• Lesetext:

>>>>>

Verhalten von Kleinkindern: Gemeinsam statt einsam

Bereits Zweijährige ahmen das Verhalten Gleichaltriger nach - selbst wenn ihnen das Nachteile bringt. Sie wollen anerkannt werden.

Es ist ein motivierendes Spiel, für kleine Menschenkinder wie für ausgewachsene Schimpansen und Orang-Utans: Vor ihnen steht eine Box, die in drei verschiedenfarbige Abschnitte unterteilt ist. Dort kann man einen Ball hineinwerfen, wahlweise in einen der drei Teile. Allerdings gibt es nur bei einem von ihnen nach einem Treffer eine Belohnung. Für die Affen eine Erdnuss, für die Kinder eine Schokoladenkugel.

Diese Anordnung wählten Psychologen um Daniel Haun von der Universität Jena, um herauszufinden, inwiefern Zweijährige das Verhalten Gleichaltriger nachahmen. Nachdem die Kinder etwas geübt hatten und sich sicher waren, in welche Öffnung sie treffen mussten, bekamen sie Gelegenheit, einigen Altersgenossen beim Werfen zuzuschauen. Diese Kleinkinder wiederum waren so trainiert, dass sie eine andere Abteilung der Box auswählten – aus der für sie aber ebenfalls eine Schokokugel fiel. Für die Kinder aus der ersten Gruppe muss das erstaunlich gewesen sein, hatten sie doch zuvor etwas anderes gelernt. Dennoch entschied sich die Hälfte von ihnen im Anschluss für die Box, in die die Altersgenossen ihren Ball geworfen hatten. Die Menschenaffen dagegen, mit denen ein ähnlicher Versuch gestartet worden war, blieben bei der Strategie, die sie zu Beginn gelernt hatten und mit der sie sicher an ihre Erdnüsse gelangten – dem bösen Ausdruck vom „Nachäffen“ zum Trotz.

<<<<<

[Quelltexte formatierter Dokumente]
>>>>>

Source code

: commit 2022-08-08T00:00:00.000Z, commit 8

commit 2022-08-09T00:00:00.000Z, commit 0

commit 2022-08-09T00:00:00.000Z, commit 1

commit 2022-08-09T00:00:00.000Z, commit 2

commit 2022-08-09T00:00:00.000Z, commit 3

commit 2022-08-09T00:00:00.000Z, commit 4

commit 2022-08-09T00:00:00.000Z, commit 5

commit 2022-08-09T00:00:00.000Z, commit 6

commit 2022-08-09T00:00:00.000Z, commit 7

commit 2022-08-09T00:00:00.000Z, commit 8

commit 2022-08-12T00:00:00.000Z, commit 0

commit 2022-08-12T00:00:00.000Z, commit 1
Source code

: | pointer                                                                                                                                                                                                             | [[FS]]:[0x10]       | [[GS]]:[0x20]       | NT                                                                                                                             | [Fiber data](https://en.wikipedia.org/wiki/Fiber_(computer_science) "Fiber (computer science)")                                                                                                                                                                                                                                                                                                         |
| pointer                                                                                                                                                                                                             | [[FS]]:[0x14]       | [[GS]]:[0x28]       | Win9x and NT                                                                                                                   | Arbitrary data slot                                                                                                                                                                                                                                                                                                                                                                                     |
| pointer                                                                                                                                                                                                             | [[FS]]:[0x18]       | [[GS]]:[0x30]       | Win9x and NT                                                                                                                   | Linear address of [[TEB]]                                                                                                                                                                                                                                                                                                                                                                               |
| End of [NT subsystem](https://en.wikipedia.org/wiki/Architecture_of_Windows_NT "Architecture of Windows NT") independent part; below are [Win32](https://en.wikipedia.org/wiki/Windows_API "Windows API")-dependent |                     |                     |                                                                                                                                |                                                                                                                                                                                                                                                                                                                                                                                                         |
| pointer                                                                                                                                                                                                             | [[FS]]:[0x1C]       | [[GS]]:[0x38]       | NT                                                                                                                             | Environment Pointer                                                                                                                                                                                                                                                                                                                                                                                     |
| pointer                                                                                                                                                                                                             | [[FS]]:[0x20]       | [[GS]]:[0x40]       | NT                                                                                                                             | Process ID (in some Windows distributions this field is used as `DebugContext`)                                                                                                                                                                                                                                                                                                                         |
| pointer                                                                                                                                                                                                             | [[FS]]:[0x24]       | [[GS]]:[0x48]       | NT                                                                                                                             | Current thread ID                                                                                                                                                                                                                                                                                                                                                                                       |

<<<<<

• Fragen:
• A. Beantworte diese Fragen zum Lesetext:
(i) Was bekamen die Affen als Belohnung für einen Treffer?
(ii) An welcher Universität ist Daniel Haun tätig?
(iii) Welcher Anteil der Kinder aus der ersten Gruppe wählte im Anschluss die Box, in die die Altersgenossen ihren Ball geworfen hatten?
• B. Gib den Abschnitt aus dem Lesetext wortgetreu wieder, beginnend bei „Es ist ein motivierendes“ und endend bei „Kinder eine Schokoladenkugel.“.
Die Zeilen spielen hierfür keine Rolle.

• Lösungen der Aufgaben:
• A.
(i) Eine Erdnuss.
(ii) An der Universität Jena.
(iii) Die Hälfte.

• B.
Es ist ein motivierendes Spiel, für kleine Menschenkinder wie für ausgewachsene Schimpansen und Orang-Utans: Vor ihnen steht eine Box, die in drei verschiedenfarbige Abschnitte unterteilt ist. Dort kann man einen Ball hineinwerfen, wahlweise in einen der drei Teile. Allerdings gibt es nur bei einem von ihnen nach einem Treffer eine Belohnung. Für die Affen eine Erdnuss, für die Kinder eine Schokoladenkugel.